Meu primeiro Golem

Meu filho pediu que eu enchesse um balão. Buscou a canetinha do estojo do colégio. Desenhou um rosto e escreveu o próprio nome no balão. Ele me disse que iríamos brincar de esconder, e eu não saberia qual era o balão e qual era ele.

Ok. A primeira imagem que me veio à mente foi o “decoy” de ToeJam & Earl (aí está minha idade).

Mas, em seguida, enquanto ele brincava com o balão, fiquei pensando sobre quão básico é o conhecimento da cabala, que uma criança consegue reproduzir.

O nome é a identidade do objeto. Quando meu filho, aos cinco anos, coloca seu próprio nome em um balão, o balão assume sua identidade. Não importa a forma, as cores ou outras propriedades do objeto. Essa é a essência do objeto. E essa identificação está programada em nossos cérebros (ou nossa alma, depende do que vocês acreditam).

Golens são um assunto recorrente aqui no blog e na cabala em geral: a criação de um ser vivo através da vontade do cabalista. Mas talvez a maior dificuldade não seja fazer com que o monte de barro se torne homem, mas fazer com que o monte de barro deixe de ser um monte de barro.

Nós todos vimos aquele filme. O aprendiz chega no ateliê do mestre, carrega uma Bíblia, uma Livro das Sombras, um objeto mágico guardado com todo cuidado. O mestre dia “Eu estava procurando por isso” e usa o livro, a varinha, o escudo do Capitão América como calço de mesa. Ou peso de papel. O objeto muda de finalidade só quando a mente desconstrói a função pré-concebida.

Aquilo não é um objeto mágico. Aquilo é um peso de papel. Uma coisa que tem peso. Ou antes, só massa.

Nossa capacidade de enxergar objetos pela sua forma, antes de sua finalidade, é talvez o contrário de tudo que cabala ensina. Na cabala, o objeto tem uma finalidade essencial, até primordial. A finalidade do objeto vem antes do objeto em si. O objeto nasce para cumprir aquela função. Nossa “verdadeira vontade” (maiúsculas opcionais) é enxergada como algo que existe antes de nós existirmos e que guia nossas ações para um mundo ideal.

Mas essa função só existe quando enxergamos o todo.

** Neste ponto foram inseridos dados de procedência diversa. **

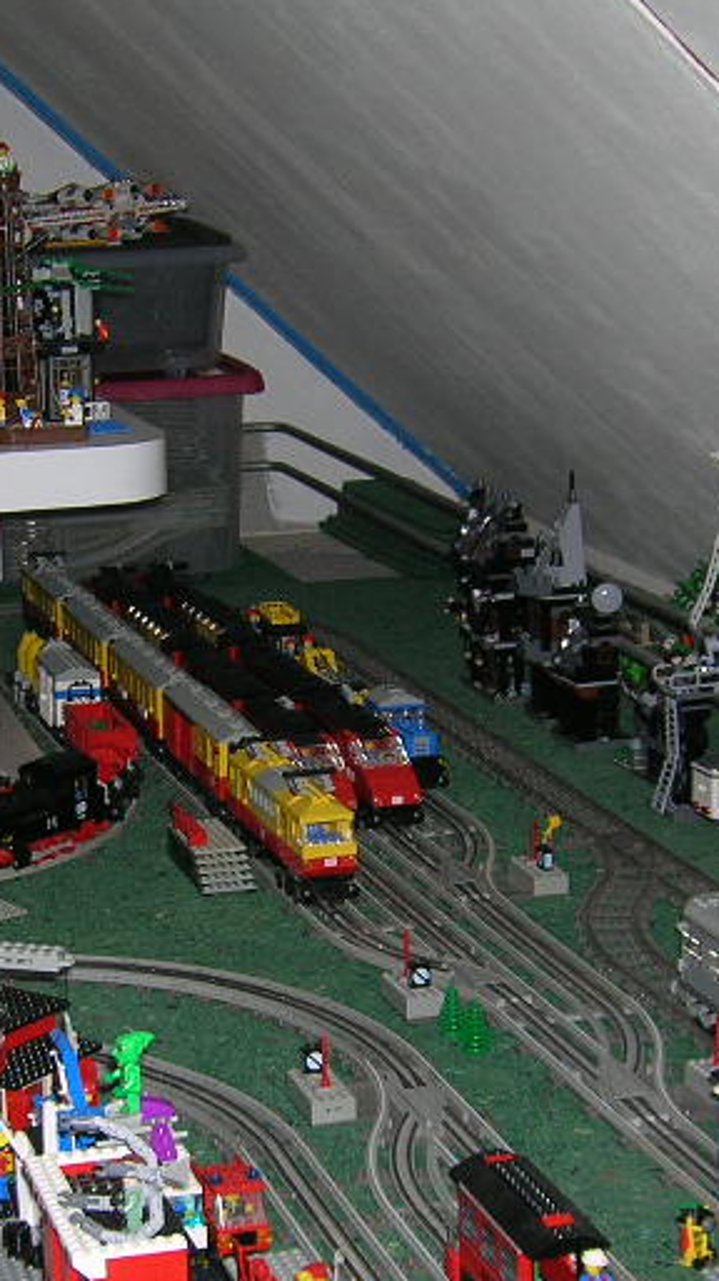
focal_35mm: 74
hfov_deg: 16.3
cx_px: 295
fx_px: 2512
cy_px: 749
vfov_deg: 28.6
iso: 61
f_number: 2.9
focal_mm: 5.7
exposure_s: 1/60.1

E por “todo” precisaríamos enxergar todo o Tempo também. Só quando terminou é que a finalidade se torna evidente. (Convenhamos que é muito fácil dizer que Van Gogh nasceu para ser pintor depois de ele ter falecido e seus quadros terem encontrado quem os valorizasse.) Mas nós não enxergamos todo o tempo. Também não enxergamos o objeto inteiro — visto que o tempo observável faz um recorte do objeto.

Proponho um exercício. Descreva o objeto a sua direita sem usar nomes. Na verdade, seja o menos “objetivo” possível.

À direita do meu computador, eu tenho esse objeto feito de material reflexivo. Um pouco fosco, um pouco riscado. Desgastado. Eu o uso para voltar para casa. Pesa mais que meu relógio, mas menos que meu sapato. Sem ele eu sou um sem-teto. O material é duro, mas ele balança e se bate no meu bolso. Faz um som de estrelinhas, de campainhas mercearia, de pegadores de sonhos. É frio, mas eu esquento com o calor da mão. Posso usá-lo para riscar todo tipo de coisa, como madeira, calçada e o carro de quem estaciona bloqueando minha vaga no supermercado. Mas não risca meus dedos. Eu recebi esse objeto um pouco antes de me casar, já o troquei diversas vezes — porque quebra — mas ainda assim é, na prática, o mesmo. Porque eu sempre uso o mesmo nome para ele.

Um objeto, assim desnorteado, pode ser qualquer coisa? Pode servir para qualquer coisa?

Tenho certeza de que vocês concordam que ele agora é muito mais propenso a receber valores simbólicos ou cargas emocionais. Não é mais um objeto mas uma soma de qualidades sem nome. A palavra que eu vier a usar para nomear o objeto com certeza lhe conferirá uma importância além do substantivo profano com o qual a gente se refere a ele no dia-a-dia.

Cabala também é isso. Cabala pede um novo olhar para o mundo a todo tempo. Há finalidades essenciais, sentidos intrínsecos para a existência de todas as pessoas e todos os objetos. Mas, para encontrá-los, o cabalista precisa desver os objetos. Desver os nomes dos objetos.

A essência, afinal, não está nas superfícies.